There can be no doubt that the Soviets are working on countering Stealth by improving their own defenses. In principle, the best way of detecting a small target by radar is to increase the size of the radar dish -- just as the aperture of a camera lens defines its ability to take pictures in poor light. In practice, such radars are likely to be extremely large. If they are based on the ground, they will be immobile and easy to spot by satellite; if the Stealth bombers cannot maneuver around or between them, they will simply use their short-range attack missiles like a gunslinger shooting out the bar-room lights.

The Navy, which believes that the Soviets may deploy Stealth versions of their anti-ship missiles by the early 1990s, is working on a way of putting a wide-aperture radar in the air aboard an airship -- a dirigible or lighter-than-air craft. Although it may seem an anachronism, the airship is still unique in its ability to stay airborne for days on end, and its envelope can accommodate a far larger radar antenna than any conceivable airplane.

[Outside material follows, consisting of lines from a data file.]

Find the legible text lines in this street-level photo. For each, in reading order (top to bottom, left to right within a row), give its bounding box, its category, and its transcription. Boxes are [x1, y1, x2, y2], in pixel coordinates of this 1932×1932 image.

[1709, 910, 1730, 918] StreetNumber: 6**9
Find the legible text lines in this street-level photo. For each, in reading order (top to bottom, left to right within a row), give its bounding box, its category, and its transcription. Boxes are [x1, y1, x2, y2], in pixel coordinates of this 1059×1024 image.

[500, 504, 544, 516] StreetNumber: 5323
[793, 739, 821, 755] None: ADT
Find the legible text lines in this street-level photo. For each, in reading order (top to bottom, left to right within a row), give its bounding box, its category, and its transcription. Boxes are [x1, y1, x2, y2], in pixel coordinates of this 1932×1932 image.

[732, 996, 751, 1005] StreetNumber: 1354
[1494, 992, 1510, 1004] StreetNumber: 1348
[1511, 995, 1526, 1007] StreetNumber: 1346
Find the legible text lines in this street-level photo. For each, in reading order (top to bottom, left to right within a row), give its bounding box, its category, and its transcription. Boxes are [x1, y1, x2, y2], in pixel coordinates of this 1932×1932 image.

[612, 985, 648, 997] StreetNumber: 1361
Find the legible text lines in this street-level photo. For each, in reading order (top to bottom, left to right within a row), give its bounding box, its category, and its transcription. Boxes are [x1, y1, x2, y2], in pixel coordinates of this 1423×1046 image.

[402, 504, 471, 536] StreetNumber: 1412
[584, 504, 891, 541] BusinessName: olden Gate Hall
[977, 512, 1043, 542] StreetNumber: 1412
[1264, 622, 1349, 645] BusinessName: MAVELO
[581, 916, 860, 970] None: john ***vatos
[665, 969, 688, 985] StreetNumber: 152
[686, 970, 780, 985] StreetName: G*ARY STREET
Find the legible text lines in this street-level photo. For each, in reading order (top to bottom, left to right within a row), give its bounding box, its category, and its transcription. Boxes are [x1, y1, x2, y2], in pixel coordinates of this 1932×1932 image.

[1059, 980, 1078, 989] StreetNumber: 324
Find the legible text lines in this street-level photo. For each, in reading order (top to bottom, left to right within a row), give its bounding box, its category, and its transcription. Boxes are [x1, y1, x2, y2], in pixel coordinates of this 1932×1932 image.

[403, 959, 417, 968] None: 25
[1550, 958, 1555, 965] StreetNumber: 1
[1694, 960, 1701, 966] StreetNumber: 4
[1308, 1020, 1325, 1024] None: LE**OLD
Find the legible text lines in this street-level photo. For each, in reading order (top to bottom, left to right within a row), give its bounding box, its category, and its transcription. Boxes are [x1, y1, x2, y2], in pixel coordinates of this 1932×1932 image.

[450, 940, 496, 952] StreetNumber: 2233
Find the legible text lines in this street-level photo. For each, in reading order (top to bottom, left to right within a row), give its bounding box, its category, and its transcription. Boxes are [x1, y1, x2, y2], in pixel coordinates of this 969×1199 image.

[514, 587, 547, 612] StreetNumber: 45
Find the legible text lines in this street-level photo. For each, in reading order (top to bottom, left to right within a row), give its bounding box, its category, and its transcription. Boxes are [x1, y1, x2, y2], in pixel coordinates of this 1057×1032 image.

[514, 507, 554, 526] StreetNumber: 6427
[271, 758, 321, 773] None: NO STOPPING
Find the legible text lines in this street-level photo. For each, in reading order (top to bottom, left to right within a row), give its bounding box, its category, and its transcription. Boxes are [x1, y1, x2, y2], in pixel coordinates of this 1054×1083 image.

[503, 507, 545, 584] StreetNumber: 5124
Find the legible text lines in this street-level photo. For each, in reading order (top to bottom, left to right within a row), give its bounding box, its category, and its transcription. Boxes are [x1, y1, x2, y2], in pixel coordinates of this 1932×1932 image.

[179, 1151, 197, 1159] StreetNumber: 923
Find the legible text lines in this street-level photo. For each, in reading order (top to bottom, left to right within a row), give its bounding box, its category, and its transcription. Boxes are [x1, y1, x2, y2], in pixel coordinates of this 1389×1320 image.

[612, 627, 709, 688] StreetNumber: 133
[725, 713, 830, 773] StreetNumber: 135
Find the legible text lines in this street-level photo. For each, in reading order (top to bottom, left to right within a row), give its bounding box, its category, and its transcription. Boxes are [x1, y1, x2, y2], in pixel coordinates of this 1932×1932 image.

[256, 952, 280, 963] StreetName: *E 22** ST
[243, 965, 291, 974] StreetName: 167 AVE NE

In principle, too, the Soviets could develop Stealth aircraft. But Stealth leans heavily on some of the technologies in which the West retains a clear lead: supercomputers to manage the complex design task, and high-speed electronics for the Stealth's control system and sensors. Also, the Soviet system is geared to producing cheaper, less well-built aircraft than those of the United States, and quality is critical to Stealth.

Meanwhile, Stealth remains a huge secret devouring billions in funds whose accounting itself is classified. At the very least, all the secrecy may help to keep the program small enough in the public eye that it becomes a reality before interceptors in the form of congressional opponents or defense critics are able to shoot it down.